Solved – What loss function for multi-class, multi-label classification tasks in neural networks

cross entropykerasloss-functionsneural networkspython

I'm training a neural network to classify a set of objects into n-classes. Each object can belong to multiple classes at the same time (multi-class, multi-label).

I read that for multi-class problems it is generally recommended to use softmax and categorical cross entropy as the loss function instead of mse and I understand more or less why.

For my problem of multi-label it wouldn't make sense to use softmax of course as each class probability should be independent from the other. So my final layer is just sigmoid units that squash their inputs into a probability range 0..1 for every class.

Now I'm not sure what loss function I should use for this. Looking at the definition of categorical crossentropy I believe it would not apply well to this problem as it will only take into account the output of neurons that should be 1 and ignores the others.

Binary cross entropy sounds like it would fit better, but I only see it ever mentioned for binary classification problems with a single output neuron.

I'm using python and keras for training in case it matters.

Best Answer

If you are using keras, just put sigmoids on your output layer and binary_crossentropy on your cost function.

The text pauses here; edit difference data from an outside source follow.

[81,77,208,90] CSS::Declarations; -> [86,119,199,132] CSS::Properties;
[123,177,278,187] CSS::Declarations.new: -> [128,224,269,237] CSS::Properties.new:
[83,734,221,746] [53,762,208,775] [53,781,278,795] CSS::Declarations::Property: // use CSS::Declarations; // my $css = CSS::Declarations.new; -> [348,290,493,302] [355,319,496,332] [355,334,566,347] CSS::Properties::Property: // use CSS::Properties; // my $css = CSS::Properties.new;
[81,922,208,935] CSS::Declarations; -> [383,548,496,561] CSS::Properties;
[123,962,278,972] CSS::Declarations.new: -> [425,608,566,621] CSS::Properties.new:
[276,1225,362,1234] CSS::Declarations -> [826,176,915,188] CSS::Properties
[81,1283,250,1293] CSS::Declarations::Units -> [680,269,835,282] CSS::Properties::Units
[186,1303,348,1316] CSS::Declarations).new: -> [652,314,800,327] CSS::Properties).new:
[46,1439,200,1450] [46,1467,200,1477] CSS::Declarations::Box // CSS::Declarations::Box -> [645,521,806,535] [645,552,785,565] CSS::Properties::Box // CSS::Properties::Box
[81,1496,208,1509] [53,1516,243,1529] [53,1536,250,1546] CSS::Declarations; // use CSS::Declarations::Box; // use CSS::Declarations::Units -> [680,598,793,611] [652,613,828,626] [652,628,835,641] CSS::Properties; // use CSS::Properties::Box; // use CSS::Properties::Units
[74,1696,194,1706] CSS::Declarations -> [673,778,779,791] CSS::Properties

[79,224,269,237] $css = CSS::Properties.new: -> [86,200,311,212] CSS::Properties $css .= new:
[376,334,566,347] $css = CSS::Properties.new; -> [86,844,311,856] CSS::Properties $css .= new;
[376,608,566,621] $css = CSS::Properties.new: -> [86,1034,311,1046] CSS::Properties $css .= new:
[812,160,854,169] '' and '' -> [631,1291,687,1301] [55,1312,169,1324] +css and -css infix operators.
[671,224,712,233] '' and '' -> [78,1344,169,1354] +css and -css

If you are using tensorflow, then can use sigmoid_cross_entropy_with_logits. But for my case this direct loss function was not converging. So I ended up using explicit sigmoid cross entropy loss $(y \cdot \ln(\text{sigmoid}(\text{logits})) + (1-y) \cdot \ln(1-\text{sigmoid}(\text{logits})))$ . You can make your own like in this Example

Sigmoid, unlike softmax don't give probability distribution around $n_{classes}$ as output, but independent probabilities.

If on average any row is assigned less labels then you can use softmax_cross_entropy_with_logits because with this loss while the classes are mutually exclusive, their probabilities need not be. All that is required is that each row of labels is a valid probability distribution. If they are not, the computation of the gradient will be incorrect.